A cable cutting out in the middle of band practice is a highly frustrating and commonplace occurrence. A workplace hazard, even. Fortunately for the unfortunate masses who have experienced this personal tragedy, they get to enjoy a pleasure surpassed by almost none other. You will receive the pleasure of digging through a bin full of miscellaneous wires and cables hoping to find a replacement within a graveyard of other cables that have crapped out long ago, having to test and retest cables before taking the one that works and putting the broken ones back in the box.
Some may call this ridiculous. We call this a tradition. Some say to just throw the broken cables away. But we will not throw away our shared experience. This as a right of passage. Here are a few tips for how to keep this noble, long-standing tradition alive.
NEVER TRASH A CABLE
If you pull a cable out of the pile, plug it in and see that it does not work; DO NOT THROW IT IN THE TRASH. Instead, nonchalantly toss it back on the top of the cable pile so that you or another bandmate can stumble across it in the future, ensuring a never ending cycle of tension at band practice.

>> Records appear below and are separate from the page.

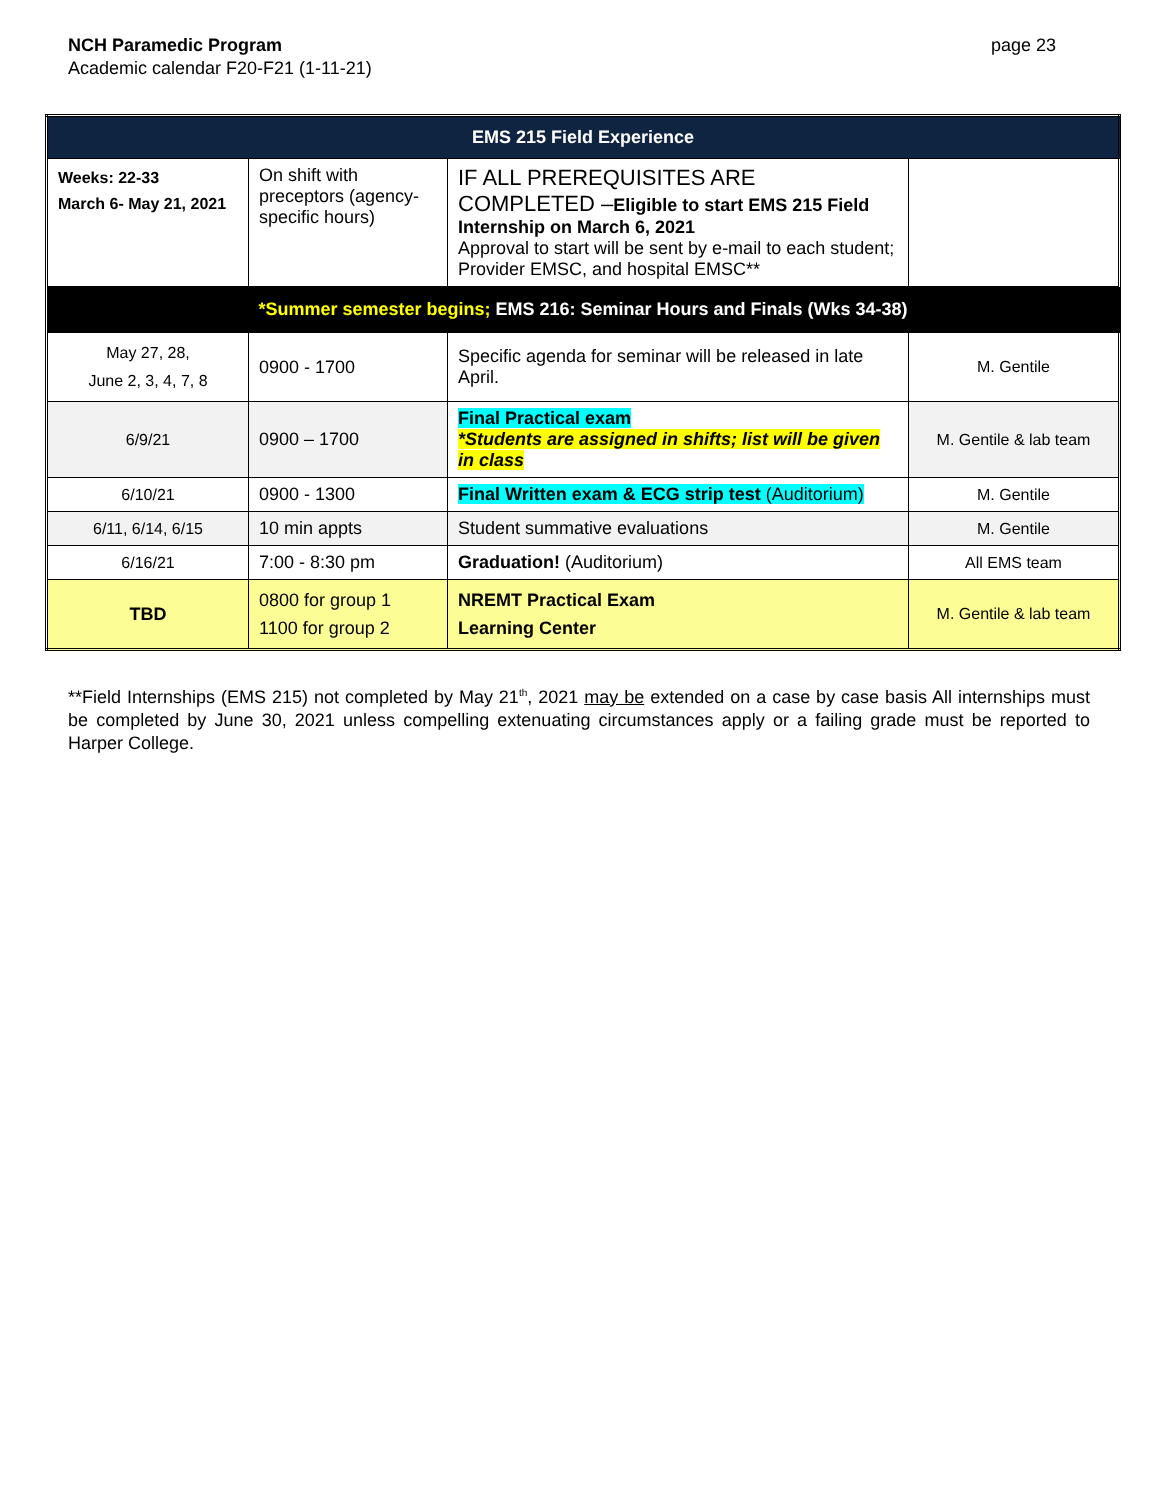NCH Paramedic Program
Academic calendar F20-F21 (1-11-21)
page 23
| EMS 215 Field Experience | | | |
| --- | --- | --- | --- |
| Weeks: 22-33 March 6- May 21, 2021 | On shift with preceptors (agency-specific hours) | IF ALL PREREQUISITES ARE COMPLETED – Eligible to start EMS 215 Field Internship on March 6, 2021 Approval to start will be sent by e-mail to each student; Provider EMSC, and hospital EMSC** | |
| *Summer semester begins; EMS 216: Seminar Hours and Finals (Wks 34-38) | | | |
| May 27, 28, June 2, 3, 4, 7, 8 | 0900 - 1700 | Specific agenda for seminar will be released in late April. | M. Gentile |
| 6/9/21 | 0900 – 1700 | Final Practical exam *Students are assigned in shifts; list will be given in class | M. Gentile & lab team |
| 6/10/21 | 0900 - 1300 | Final Written exam & ECG strip test (Auditorium) | M. Gentile |
| 6/11, 6/14, 6/15 | 10 min appts | Student summative evaluations | M. Gentile |
| 6/16/21 | 7:00 - 8:30 pm | Graduation! (Auditorium) | All EMS team |
| TBD | 0800 for group 1 1100 for group 2 | NREMT Practical Exam Learning Center | M. Gentile & lab team |
**Field Internships (EMS 215) not completed by May 21<sup>th</sup>, 2021 may be extended on a case by case basis All internships must be completed by June 30, 2021 unless compelling extenuating circumstances apply or a failing grade must be reported to Harper College.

DO NOT POINT OUT WHICH CABLES ARE BAD
It’s important to not leave any clues as to which cables are good and which are not. Wasting studio time and money is crucial for testing the limits of any band. Nothing says determination like powering through a song after the mic cuts out during the chorus.
DENY! DENY! DENY!
Never, and I mean NEVER accept that one of your cables is trash. You never know when it might start working again. It could be days, months, or even years of failed attempts and suggestions from other bandmates that you just toss it. Hold your ground and don’t ever give up. Same deal with that one song you wrote about how big your dick is that you keep pitching to the band. Die on that hill too.